While still in front of the theatre, I was amused to ‘discover’ that the group which made this production, whose name is Lustra Strona Druga (the Other Side of the Mirror) is in short LSD. After just a little while, I realised that it’s no coincidence as the atmosphere was slightly narcotic, dark, and twisted. We were sitting there in complete darkness when Lady Macbeth appeared on stage. I could hardly see her but I could literally hear her presence as she was constantly washing her hands, rubbing them insistently as if she was trying to rub off the skin. The mix of orange and blue lights gave the audience a psychadelic and disturbing feeling, and everything became even weirder when soft, calm music went on. The music was of a subtle kind, like from some kind of baby toys.
It was all about madness and contrast; one of the most striking elements was the screening of pictures of war, yet they weren’t tragical, more strangely witty: colourful posters presenting soldiers with wide white smiles (and they really weren’t advertising Colgate), pictures of people and even dogs wearing gas masks. Military accents would appear quite often, the actors were wearing gas masks as well. They were running around the stage, barefooted, faceless, wearing uniforms, moving like animals. Perhaps the gas masks were surprising to some people, but unfortunately to me that was nothing new. I was just sitting there as pictures of other productions kept coming to my head. This “Macbeth” would at times resemble (to quite a large extent) performances that I’d seen before.
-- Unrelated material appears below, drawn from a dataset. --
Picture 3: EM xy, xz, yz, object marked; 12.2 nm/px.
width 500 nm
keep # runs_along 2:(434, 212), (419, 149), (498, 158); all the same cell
The gas masks appeared in the London production “The Dark Side of Love” no longer than a month ago. And the military elements? I’ve seen that in 2010 in the film directed by Rupert Goold.
The atmosphere of overwhelming madness was at times a little bit obssessive and narcotic. Everyone can imagine Lady Macbeth in their own way but in that show she was love-thirsty and most of the time she was just clinging to her husband’s shirt. At times she was also annoyingly loud and she seemed to be simply obvious in all her madness.
Perhaps the performance wasn’t perfect but when it comes to “Macbeth”, we should bear in mind that it’s really difficult to ‘discover’ something new. The emotional struggle of the actors was something worth seeing. Although sometimes I’d feel like that show was just a ‘reminder’of what I’d seen before, I can’t say that it was lousy or dull. It wasn’t. The madness and animality of the characters running just in front of me was disturbing but it was also in a way fascinating.